Extinção da execução. Renovação da instância executiva. Prescrição. Livrança. Facto superveniente. Embargos de executado

EXTINÇÃO DA EXECUÇÃO. RENOVAÇÃO DA INSTÂNCIA EXECUTIVA. PRESCRIÇÃO. LIVRANÇA. FACTO SUPERVENIENTE. EMBARGOS DE EXECUTADO
Apelação Nº 65/14.8T8GVA-A.C1
Relator: LUÍS MIGUEL CALDAS
Data do Acórdão: 10-03-2026
Tribunal: TRIBUNAL JUDICIAL DA COMARCA DA GUARDA – GOUVEIA – JUÍZO DE COMPETÊNCIA GENÉRICA
Legislação: ARTIGOS 298.º, N.º 1, 304.º, N.º 1 E 305.º, N.º 5, 323.º, N.º 1, 326.º E 327.º DO CÓDIGO CIVIL; ARTIGOS 70.º, 71.ºE 77.º LEI UNIFORME DAS LETRAS E LIVRANÇAS; ARTIGOS 779.º N.º 4, AL. B), 849.º, N.º 1, ALÍNEAS C) E D) E 850.º, N.º 5 DO CÓDIGO DE PROCESSO CIVIL.
Sumário:
1. A extinção da execução nos termos do artigo 779.º, n.º 4, alínea b), do CPC (i.e., após adjudicação das quantias vincendas relativas à penhora de rendas, abonos, vencimentos, salários ou rendimentos periódicos) é uma verdadeira causa de extinção da instância executiva, sem prejuízo de a mesma poder ser renovada nos casos previstos na lei – cf. artigo 850.º do CPC.

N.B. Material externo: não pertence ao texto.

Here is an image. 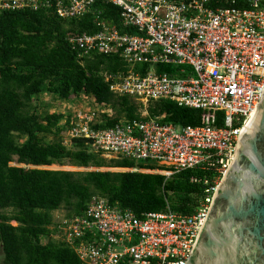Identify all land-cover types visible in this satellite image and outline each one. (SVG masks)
I'll return each instance as SVG.
<instances>
[{"label": "built area", "instance_id": "built-area-1", "mask_svg": "<svg viewBox=\"0 0 264 264\" xmlns=\"http://www.w3.org/2000/svg\"><path fill=\"white\" fill-rule=\"evenodd\" d=\"M101 1L118 7L123 27L135 32L122 33L101 18L94 6L98 0H0V12L51 10L65 19L91 13L100 30L69 41L79 58L115 53L124 60L127 72L106 76L113 94L211 112V123L217 125H181L141 115L100 129L96 124L103 120V107L97 103L64 111V121L70 115L65 134L70 141L87 140L104 157L157 166L130 171L169 178L193 170L191 182H202L205 188L192 214L168 204L163 211L137 216L118 203L93 197L80 215L55 221L51 237L73 248L86 264H185L232 164L238 137L260 102L264 0H246L244 7L237 0ZM158 65L168 70L158 71Z\"/></svg>", "mask_w": 264, "mask_h": 264}, {"label": "trees", "instance_id": "trees-1", "mask_svg": "<svg viewBox=\"0 0 264 264\" xmlns=\"http://www.w3.org/2000/svg\"><path fill=\"white\" fill-rule=\"evenodd\" d=\"M246 0H237L246 6ZM100 17L124 28L120 11L111 3L94 4ZM100 30L93 14L60 18L51 10L0 12V264H86L67 244L50 236L56 229L53 212L66 208V217L80 215L93 197H102L137 216L163 211L192 214L205 185L191 182L193 170L169 178L137 171L75 172L40 168L65 162L82 168L155 169L126 159H107L94 152L87 140L64 143L71 127L70 115L40 110L36 100L51 94L60 101L90 97L112 114H103L96 128H107L122 119L141 117L135 100L110 91L106 76L127 72L119 54L79 58L69 38ZM148 68V65H144ZM158 71L168 70L158 65ZM142 106V103H140ZM146 118H162L181 125L211 123V112L181 106L169 100L150 102ZM51 137L50 141L47 138ZM16 222L15 225L12 222ZM50 238L44 241L45 238Z\"/></svg>", "mask_w": 264, "mask_h": 264}, {"label": "water", "instance_id": "water-1", "mask_svg": "<svg viewBox=\"0 0 264 264\" xmlns=\"http://www.w3.org/2000/svg\"><path fill=\"white\" fill-rule=\"evenodd\" d=\"M185 264H264V88Z\"/></svg>", "mask_w": 264, "mask_h": 264}, {"label": "rangeland", "instance_id": "rangeland-1", "mask_svg": "<svg viewBox=\"0 0 264 264\" xmlns=\"http://www.w3.org/2000/svg\"><path fill=\"white\" fill-rule=\"evenodd\" d=\"M136 104L139 107V112L141 113V115H148V106L149 104H145L142 103L141 106V102L139 101H135ZM73 103V104H71ZM36 104H38L40 110H46V111H58V112H64L67 111L68 113L74 111V108L76 106H82L81 104H83V106H85L86 108H91V107H95V103L94 100H91L90 98L87 97H80L78 98V100H75L74 102L69 101V102H64V101H60L58 99H56L53 95L51 94H43L41 96H39L36 100ZM101 115L103 116V114H112V109L110 106H107L105 108H101ZM51 137L47 138V141H50ZM64 143L67 146H71V141L69 139V137L67 135H64ZM95 152V151H94ZM107 159H112L109 157H106ZM40 168H44V169H52V170H66V171H75V172H86V171H92V170H101V171H116V172H124V171H130V169L128 168H110V167H102V168H95V167H89V168H82V167H75L72 166L70 164H68L67 162H65L62 165H58V164H53L50 166H43ZM67 214V210L66 208H62L60 210H56L53 212V217L54 220L60 221L62 219H64L66 217ZM13 225L16 224V222H12ZM51 237V236H50ZM54 241H56V239H54L53 237H51ZM50 240V238H45L44 241H48Z\"/></svg>", "mask_w": 264, "mask_h": 264}, {"label": "crops", "instance_id": "crops-1", "mask_svg": "<svg viewBox=\"0 0 264 264\" xmlns=\"http://www.w3.org/2000/svg\"><path fill=\"white\" fill-rule=\"evenodd\" d=\"M141 172H146L145 170H142ZM147 173V172H146Z\"/></svg>", "mask_w": 264, "mask_h": 264}]
</instances>
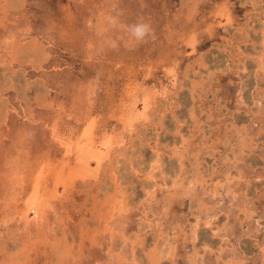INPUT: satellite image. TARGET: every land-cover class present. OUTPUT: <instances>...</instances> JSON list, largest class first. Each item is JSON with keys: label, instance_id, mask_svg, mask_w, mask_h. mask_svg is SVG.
I'll return each mask as SVG.
<instances>
[{"label": "rangeland", "instance_id": "rangeland-1", "mask_svg": "<svg viewBox=\"0 0 264 264\" xmlns=\"http://www.w3.org/2000/svg\"><path fill=\"white\" fill-rule=\"evenodd\" d=\"M0 264H264V0H0Z\"/></svg>", "mask_w": 264, "mask_h": 264}, {"label": "clouds", "instance_id": "clouds-1", "mask_svg": "<svg viewBox=\"0 0 264 264\" xmlns=\"http://www.w3.org/2000/svg\"><path fill=\"white\" fill-rule=\"evenodd\" d=\"M131 36L137 42H145V38L150 35V26L146 23H139L131 26L130 28Z\"/></svg>", "mask_w": 264, "mask_h": 264}]
</instances>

2. O decurso do prazo de prescrição, enquanto causa extintiva da obrigação, verificado entre a data da extinção da execução e o pedido de renovação da instância executiva, constitui um facto superveniente que pode ser invocado como fundamento da dedução de embargos de executado.

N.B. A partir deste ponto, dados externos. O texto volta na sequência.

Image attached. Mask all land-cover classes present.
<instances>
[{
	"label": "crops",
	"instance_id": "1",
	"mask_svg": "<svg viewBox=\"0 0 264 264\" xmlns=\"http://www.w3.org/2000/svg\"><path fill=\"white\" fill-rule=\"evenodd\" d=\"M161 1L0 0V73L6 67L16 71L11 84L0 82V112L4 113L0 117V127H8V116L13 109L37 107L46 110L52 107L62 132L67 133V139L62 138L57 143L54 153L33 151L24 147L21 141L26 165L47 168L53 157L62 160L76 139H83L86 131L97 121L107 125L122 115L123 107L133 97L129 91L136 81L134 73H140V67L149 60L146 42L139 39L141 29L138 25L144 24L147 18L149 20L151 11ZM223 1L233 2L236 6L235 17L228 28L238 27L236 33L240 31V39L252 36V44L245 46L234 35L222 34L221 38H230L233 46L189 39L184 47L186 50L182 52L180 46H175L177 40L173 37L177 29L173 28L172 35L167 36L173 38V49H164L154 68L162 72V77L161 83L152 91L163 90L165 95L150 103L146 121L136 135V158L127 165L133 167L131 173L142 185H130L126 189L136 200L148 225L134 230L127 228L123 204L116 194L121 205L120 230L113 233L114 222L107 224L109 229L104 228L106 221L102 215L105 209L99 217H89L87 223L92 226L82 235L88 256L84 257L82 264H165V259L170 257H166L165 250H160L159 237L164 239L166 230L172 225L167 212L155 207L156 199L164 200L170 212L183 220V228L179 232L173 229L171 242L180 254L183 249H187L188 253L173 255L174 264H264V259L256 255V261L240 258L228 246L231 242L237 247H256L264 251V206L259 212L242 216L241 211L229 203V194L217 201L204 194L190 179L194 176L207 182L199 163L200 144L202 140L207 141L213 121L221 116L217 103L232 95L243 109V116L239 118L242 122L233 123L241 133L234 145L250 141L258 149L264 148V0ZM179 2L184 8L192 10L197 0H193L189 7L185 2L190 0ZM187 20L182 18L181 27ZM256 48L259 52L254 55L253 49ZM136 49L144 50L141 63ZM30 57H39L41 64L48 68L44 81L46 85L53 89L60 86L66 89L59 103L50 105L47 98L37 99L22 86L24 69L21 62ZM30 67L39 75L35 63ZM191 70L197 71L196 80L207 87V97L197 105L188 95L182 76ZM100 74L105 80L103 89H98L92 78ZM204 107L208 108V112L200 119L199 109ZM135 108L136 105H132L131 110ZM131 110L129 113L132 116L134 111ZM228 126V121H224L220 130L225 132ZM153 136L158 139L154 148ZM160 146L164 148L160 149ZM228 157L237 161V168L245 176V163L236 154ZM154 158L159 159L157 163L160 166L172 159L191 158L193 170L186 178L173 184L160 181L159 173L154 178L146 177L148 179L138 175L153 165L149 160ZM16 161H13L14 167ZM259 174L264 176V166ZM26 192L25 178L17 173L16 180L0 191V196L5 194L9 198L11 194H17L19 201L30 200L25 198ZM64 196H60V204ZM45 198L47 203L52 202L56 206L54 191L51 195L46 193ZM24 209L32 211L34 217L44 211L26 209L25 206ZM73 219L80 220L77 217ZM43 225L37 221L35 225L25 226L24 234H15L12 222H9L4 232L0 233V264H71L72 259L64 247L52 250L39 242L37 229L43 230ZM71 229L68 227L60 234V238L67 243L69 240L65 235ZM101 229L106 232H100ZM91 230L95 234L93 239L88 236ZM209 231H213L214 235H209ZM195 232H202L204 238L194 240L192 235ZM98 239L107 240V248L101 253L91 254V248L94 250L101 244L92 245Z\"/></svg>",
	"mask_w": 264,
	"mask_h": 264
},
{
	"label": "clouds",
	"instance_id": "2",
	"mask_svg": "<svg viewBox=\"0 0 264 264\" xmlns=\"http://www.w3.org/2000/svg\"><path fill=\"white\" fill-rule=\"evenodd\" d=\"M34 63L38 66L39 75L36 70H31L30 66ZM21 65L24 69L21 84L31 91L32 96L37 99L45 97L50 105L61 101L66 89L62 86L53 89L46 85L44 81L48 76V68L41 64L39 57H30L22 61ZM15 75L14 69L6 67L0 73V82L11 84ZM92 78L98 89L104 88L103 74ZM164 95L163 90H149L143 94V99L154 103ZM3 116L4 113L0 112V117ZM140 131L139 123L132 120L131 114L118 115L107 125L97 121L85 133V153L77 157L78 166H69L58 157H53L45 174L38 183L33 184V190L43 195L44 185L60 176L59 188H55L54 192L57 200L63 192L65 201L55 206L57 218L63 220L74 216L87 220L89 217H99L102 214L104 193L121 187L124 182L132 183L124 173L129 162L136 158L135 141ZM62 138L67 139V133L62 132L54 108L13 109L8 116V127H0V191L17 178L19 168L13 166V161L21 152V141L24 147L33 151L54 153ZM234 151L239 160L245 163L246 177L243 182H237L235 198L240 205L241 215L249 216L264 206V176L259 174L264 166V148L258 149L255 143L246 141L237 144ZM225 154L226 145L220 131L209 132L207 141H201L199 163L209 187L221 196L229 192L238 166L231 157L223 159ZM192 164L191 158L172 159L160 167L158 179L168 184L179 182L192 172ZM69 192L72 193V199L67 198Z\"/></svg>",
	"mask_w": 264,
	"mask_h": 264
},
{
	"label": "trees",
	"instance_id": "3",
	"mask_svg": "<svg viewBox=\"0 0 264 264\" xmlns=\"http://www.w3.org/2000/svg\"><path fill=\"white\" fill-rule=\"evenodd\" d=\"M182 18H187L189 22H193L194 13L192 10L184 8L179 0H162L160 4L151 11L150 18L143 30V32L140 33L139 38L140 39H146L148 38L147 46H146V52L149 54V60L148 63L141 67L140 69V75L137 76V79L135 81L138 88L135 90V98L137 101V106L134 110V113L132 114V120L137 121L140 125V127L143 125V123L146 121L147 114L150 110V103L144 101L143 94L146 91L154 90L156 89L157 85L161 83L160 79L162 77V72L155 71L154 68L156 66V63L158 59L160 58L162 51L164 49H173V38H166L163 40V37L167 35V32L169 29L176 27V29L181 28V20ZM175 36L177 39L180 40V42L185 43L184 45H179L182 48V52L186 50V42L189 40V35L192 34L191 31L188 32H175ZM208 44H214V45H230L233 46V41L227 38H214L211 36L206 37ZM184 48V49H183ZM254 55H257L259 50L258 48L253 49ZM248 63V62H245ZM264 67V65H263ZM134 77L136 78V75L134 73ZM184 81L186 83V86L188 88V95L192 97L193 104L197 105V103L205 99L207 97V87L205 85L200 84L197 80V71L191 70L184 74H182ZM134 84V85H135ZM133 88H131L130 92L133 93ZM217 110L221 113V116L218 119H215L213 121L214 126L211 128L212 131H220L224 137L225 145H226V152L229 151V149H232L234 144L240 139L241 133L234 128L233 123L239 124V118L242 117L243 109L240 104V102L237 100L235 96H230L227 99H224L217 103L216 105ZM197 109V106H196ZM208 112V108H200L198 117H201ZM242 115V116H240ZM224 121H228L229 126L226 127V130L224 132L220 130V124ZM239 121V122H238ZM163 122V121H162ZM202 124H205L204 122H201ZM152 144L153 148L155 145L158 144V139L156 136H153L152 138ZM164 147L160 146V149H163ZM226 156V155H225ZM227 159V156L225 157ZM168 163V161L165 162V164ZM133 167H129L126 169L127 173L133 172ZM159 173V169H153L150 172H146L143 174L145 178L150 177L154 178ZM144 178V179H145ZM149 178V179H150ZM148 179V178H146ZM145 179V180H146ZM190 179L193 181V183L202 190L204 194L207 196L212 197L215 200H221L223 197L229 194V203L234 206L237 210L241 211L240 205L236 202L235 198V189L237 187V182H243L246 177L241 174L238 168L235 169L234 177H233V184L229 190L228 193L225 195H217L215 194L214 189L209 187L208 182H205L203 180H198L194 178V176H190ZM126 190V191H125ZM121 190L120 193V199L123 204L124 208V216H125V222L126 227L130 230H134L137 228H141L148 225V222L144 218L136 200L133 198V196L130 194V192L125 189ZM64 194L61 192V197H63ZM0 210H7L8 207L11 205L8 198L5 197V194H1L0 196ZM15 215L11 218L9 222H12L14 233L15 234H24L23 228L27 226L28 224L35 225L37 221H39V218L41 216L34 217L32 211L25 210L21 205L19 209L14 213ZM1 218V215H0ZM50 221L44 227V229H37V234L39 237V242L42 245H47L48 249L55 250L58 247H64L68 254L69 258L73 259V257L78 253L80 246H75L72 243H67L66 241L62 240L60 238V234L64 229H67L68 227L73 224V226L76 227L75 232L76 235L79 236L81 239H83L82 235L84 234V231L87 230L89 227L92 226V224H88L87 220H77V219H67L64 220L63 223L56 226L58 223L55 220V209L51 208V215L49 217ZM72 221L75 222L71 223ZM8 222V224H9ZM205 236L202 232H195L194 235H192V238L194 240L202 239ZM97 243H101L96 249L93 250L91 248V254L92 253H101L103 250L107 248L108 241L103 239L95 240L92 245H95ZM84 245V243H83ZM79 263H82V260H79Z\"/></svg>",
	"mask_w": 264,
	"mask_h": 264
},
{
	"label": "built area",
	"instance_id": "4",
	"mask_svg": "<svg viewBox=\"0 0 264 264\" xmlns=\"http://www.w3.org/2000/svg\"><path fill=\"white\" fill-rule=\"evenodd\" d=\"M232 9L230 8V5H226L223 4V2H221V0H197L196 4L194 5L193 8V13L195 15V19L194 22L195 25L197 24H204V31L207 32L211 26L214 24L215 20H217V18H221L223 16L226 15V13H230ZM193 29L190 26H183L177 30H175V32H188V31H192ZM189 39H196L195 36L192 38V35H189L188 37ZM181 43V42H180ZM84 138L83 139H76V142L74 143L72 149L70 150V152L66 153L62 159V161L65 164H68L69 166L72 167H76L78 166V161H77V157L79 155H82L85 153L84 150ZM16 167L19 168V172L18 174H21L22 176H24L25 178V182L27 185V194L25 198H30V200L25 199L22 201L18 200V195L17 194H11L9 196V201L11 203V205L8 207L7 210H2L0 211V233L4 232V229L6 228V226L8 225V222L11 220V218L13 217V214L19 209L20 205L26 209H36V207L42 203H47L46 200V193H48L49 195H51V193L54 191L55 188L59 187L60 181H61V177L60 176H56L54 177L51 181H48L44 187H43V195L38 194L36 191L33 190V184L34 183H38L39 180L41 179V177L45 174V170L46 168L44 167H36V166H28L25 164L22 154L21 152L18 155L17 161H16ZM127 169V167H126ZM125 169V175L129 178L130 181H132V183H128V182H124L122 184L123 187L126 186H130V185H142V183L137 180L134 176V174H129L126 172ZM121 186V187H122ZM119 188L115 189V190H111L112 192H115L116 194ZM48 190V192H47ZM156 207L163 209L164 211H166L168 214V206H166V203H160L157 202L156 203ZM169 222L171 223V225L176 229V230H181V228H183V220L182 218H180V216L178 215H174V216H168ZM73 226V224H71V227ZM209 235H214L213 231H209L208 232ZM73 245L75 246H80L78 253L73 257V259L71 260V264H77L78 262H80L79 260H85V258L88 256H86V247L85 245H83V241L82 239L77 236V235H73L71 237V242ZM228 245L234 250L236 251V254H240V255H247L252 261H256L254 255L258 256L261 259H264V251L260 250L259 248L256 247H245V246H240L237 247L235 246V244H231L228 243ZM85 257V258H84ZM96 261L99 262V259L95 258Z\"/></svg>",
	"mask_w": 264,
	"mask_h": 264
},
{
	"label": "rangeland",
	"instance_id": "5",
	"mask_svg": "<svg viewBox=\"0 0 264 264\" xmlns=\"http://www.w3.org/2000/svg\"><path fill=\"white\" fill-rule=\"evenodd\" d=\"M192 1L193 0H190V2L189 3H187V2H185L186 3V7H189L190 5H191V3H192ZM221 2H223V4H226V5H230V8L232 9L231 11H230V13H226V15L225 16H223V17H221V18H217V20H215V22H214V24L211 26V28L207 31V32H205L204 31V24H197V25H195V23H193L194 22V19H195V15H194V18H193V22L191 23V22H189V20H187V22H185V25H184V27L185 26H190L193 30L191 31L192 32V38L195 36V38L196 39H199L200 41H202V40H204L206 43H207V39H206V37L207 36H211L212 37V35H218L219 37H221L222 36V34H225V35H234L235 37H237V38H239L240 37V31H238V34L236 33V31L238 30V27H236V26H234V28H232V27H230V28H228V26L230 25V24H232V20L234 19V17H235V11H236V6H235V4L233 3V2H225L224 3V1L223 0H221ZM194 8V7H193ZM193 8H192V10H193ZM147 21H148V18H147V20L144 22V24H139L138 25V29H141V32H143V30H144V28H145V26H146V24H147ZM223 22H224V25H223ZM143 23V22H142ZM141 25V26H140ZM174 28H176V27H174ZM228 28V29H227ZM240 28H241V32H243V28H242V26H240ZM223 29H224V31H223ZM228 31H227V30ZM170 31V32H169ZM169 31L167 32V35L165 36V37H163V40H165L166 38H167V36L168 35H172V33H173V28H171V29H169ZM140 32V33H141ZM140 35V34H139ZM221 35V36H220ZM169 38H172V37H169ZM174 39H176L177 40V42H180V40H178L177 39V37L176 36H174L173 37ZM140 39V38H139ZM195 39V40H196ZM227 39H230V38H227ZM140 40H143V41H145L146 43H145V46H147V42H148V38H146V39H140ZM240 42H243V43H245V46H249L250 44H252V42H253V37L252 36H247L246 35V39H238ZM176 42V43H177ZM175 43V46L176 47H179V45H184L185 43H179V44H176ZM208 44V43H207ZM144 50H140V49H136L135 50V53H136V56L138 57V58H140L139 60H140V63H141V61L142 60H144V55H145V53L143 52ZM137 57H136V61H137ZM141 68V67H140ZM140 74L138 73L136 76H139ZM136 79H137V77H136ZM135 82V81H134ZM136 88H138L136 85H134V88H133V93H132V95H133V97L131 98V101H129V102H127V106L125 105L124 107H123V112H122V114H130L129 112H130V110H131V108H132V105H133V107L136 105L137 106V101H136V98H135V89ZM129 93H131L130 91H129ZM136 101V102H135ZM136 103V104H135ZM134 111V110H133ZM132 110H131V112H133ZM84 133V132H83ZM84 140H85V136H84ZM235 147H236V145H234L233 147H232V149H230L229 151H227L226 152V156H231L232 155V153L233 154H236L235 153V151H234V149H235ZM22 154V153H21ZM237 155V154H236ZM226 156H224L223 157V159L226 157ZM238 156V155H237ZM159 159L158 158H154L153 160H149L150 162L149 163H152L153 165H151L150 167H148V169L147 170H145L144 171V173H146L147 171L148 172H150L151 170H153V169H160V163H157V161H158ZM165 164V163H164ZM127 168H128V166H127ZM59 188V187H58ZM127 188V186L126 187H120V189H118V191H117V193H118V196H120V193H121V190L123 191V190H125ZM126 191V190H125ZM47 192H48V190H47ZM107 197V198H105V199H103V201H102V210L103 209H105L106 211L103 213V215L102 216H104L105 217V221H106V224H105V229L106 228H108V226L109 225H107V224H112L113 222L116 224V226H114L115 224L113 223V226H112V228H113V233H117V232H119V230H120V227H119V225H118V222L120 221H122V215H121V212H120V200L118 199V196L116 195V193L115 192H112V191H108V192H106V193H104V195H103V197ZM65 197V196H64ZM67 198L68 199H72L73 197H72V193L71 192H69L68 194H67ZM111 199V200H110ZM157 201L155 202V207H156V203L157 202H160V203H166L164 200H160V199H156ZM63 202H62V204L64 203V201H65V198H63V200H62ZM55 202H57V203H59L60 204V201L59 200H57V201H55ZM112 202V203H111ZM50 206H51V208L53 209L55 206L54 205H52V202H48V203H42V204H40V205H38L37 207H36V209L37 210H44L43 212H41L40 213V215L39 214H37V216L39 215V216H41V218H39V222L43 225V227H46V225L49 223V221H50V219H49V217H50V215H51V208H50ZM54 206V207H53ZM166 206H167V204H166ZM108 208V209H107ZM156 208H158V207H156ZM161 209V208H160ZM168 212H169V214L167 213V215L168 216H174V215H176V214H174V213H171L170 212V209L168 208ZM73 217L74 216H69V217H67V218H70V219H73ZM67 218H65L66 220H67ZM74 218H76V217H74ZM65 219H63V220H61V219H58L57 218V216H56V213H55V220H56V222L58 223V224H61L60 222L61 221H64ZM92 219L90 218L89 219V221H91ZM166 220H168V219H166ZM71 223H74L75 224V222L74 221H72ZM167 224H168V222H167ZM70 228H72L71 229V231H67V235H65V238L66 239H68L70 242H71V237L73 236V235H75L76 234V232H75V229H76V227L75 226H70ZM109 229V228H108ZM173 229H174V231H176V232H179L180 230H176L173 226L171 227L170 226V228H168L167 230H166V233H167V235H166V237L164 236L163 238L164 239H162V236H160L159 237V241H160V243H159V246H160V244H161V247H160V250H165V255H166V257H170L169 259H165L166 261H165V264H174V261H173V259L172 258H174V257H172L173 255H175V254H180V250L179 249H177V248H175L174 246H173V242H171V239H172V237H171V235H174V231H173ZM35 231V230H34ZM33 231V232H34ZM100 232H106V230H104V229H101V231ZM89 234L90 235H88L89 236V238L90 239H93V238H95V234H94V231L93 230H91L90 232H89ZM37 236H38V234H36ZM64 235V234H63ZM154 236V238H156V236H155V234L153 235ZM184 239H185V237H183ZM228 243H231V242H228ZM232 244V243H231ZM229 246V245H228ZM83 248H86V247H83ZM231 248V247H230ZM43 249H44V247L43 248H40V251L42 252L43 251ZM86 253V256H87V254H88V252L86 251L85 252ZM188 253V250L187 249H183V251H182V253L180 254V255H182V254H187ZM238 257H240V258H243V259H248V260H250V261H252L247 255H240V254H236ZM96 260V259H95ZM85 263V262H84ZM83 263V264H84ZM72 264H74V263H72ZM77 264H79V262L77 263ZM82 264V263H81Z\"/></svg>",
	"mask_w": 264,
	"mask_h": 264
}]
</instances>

3. Se o direito exequendo emerge da subscrição de livranças avalizadas pelo embargante, desenvolvendo-se a relação jurídica no plano cambiário, aplica-se o prazo prescricional de três anos, a contar do vencimento das livranças, conforme previsto nos artigos 70.º e 71.º da LULL.